The Office of Fair Trading (OFT) has this week launched a consultation on draft guidance to estate agents and property developers, which aims to help businesses handling sales of property and land in the UK comply with the law on misleading marketing and unfair business practices.
Although mostly aimed at estate agents dealing with the sale of residential properties to private consumers, the guidance also applies to property developers and house builders who market and sell their own property.
Specifically, the draft guidance focuses on two pieces of law: the Consumer Protection from Unfair Trading Regulations 2008 (CPRs) and the Business Protection from Misleading Marketing Regulations 2008 (BPRs).
CPRs prohibit traders from using unfair commercial practices in their dealings with non-business consumers, so they prohibit estate agents from engaging in commercial practices that are unfair to sellers and buyers of residential property.

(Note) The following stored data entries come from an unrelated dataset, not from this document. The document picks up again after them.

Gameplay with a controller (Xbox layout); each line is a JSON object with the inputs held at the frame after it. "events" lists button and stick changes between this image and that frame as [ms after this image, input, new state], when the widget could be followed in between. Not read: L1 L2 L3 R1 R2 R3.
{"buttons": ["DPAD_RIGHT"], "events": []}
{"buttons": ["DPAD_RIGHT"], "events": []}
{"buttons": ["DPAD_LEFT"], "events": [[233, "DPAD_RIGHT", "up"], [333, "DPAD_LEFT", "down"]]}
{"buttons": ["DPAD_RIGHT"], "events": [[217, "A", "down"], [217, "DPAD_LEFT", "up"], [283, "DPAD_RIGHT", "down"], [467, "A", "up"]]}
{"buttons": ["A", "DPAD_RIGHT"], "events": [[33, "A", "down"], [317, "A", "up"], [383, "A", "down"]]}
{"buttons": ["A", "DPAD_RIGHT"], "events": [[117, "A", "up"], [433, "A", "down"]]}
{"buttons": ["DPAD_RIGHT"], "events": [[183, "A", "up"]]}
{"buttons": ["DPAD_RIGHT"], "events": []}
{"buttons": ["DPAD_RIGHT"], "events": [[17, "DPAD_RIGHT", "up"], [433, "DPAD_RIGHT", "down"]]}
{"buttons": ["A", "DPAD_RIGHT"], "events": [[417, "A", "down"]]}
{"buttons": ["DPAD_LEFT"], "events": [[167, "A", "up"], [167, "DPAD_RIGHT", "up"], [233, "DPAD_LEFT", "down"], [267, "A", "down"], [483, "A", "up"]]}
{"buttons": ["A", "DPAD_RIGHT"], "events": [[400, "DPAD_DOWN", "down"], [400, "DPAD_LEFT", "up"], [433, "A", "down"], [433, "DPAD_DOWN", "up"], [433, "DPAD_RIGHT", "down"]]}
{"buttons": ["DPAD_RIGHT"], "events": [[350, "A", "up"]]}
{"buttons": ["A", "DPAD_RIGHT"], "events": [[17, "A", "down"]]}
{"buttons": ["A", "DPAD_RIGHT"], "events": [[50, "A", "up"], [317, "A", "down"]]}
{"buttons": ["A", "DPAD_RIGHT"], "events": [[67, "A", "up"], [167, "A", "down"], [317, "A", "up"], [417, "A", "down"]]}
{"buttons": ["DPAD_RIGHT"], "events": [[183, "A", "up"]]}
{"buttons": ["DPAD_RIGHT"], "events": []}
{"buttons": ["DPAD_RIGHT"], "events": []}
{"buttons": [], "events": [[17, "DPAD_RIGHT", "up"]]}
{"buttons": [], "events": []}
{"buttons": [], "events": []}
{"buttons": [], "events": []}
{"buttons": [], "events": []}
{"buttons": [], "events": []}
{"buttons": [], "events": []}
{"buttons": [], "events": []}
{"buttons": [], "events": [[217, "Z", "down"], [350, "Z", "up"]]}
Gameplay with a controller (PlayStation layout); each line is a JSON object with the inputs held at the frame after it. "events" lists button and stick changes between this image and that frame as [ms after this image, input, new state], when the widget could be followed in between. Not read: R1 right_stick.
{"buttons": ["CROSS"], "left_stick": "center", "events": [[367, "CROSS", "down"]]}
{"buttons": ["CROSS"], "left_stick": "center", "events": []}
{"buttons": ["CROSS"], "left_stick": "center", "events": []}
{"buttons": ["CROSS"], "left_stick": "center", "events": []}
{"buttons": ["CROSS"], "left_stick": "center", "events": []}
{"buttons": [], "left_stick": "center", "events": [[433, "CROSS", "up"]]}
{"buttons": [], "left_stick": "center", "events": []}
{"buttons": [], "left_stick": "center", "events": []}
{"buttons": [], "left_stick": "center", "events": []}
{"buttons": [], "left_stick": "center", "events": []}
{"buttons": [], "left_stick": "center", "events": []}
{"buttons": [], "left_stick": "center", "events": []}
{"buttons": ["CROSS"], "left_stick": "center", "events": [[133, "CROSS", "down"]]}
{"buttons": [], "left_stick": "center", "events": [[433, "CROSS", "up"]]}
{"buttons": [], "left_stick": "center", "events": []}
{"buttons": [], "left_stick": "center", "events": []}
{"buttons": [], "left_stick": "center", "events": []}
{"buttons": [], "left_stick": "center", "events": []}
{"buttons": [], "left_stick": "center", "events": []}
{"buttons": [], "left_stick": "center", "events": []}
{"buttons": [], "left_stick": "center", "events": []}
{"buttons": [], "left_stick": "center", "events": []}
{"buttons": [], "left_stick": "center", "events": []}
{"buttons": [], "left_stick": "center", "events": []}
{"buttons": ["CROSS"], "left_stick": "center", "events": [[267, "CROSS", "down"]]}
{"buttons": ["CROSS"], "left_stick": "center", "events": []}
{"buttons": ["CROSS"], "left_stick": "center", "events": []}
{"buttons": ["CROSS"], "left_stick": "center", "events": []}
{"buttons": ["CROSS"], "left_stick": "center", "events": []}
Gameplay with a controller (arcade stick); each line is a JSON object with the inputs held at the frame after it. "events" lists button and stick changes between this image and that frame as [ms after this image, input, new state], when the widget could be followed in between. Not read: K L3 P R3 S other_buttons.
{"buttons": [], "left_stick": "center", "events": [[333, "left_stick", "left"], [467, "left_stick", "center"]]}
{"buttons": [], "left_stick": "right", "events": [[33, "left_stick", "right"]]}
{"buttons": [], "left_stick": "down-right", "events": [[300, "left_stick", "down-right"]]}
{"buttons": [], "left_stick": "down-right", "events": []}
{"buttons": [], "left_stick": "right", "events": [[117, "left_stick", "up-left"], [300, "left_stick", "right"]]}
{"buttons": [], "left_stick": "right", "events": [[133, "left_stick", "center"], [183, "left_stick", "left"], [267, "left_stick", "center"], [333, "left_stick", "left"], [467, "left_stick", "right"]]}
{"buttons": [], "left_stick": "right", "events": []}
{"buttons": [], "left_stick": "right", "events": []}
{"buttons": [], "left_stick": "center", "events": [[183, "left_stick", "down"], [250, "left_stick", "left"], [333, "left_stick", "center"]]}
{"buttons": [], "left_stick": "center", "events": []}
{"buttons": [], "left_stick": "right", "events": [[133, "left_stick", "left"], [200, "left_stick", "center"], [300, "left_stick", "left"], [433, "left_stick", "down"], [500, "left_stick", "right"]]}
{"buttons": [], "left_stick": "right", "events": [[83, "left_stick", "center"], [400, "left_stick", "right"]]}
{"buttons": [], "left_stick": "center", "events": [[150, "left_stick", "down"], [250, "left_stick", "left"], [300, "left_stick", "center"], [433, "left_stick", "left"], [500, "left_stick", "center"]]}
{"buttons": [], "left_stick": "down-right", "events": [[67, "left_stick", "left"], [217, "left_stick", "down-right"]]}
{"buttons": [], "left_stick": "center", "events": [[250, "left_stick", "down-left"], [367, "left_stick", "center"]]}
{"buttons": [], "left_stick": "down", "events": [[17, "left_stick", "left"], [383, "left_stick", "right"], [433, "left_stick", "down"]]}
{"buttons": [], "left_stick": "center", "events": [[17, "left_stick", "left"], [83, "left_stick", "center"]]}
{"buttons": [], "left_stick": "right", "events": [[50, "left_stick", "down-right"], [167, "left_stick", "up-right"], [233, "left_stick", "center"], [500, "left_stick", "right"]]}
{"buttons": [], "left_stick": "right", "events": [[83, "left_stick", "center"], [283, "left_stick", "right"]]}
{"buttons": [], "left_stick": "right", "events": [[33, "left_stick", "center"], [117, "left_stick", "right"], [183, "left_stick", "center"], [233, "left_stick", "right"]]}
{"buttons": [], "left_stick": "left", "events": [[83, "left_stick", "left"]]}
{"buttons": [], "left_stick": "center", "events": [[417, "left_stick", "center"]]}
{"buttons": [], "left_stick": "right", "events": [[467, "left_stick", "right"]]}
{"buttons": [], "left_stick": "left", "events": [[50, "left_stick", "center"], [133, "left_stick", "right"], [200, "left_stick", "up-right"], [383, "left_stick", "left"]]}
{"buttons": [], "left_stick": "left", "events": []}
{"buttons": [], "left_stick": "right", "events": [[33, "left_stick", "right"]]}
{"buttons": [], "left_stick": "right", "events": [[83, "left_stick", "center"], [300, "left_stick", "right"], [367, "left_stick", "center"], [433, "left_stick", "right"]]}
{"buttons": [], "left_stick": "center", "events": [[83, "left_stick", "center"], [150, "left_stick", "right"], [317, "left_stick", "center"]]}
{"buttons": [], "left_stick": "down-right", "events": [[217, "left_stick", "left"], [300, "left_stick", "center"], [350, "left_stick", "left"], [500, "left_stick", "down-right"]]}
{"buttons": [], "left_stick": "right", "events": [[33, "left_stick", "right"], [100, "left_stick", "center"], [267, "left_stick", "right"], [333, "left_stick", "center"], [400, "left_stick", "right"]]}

BPRs prohibit traders from using misleading practices in their business-to-business advertisements, so they prohibit estate agents from using misleading marketing when they advertise services to potential business clients or market commercial property for sale.
The guidance provides an overview of the regulations and examples of the types of trading practices or conduct that are likely to breach the regulations. It also suggests some practical steps which estate agents or developers may wish to take to ensure compliance with the law when they:
· advertise for new business, including through flyers and newspaper adverts
· provide advice to new clients and take new instructions
· market properties, including when property details are put on internet portals
· negotiate and make sales
· deal with complaints.
Examples of non-compliance include:
· Wrongly describing the main characteristics of the property for sale, for example its location or size of the rooms
· Using out of date photographs that no longer provide a true picture of the property
· Giving mis-leading information about service charges
· Failing to provide relevant information that you are aware of about the fitness of the property for sale (for example there are serious hidden defects)
· Engaging in high pressure sale techniques (for example persistent or aggressive telephone calls).
Currently, the Property Misdescriptions Act 1991 (PMA) is often used to address misconduct in this sector although the CPRs and BPRs also apply. The Department for Business Innovation and Skills (BIS) recently consulted on the repeal of PMA and is currently considering its response. Further information is available on the BIS website.
The OFT consultation ends on 9 December 2011.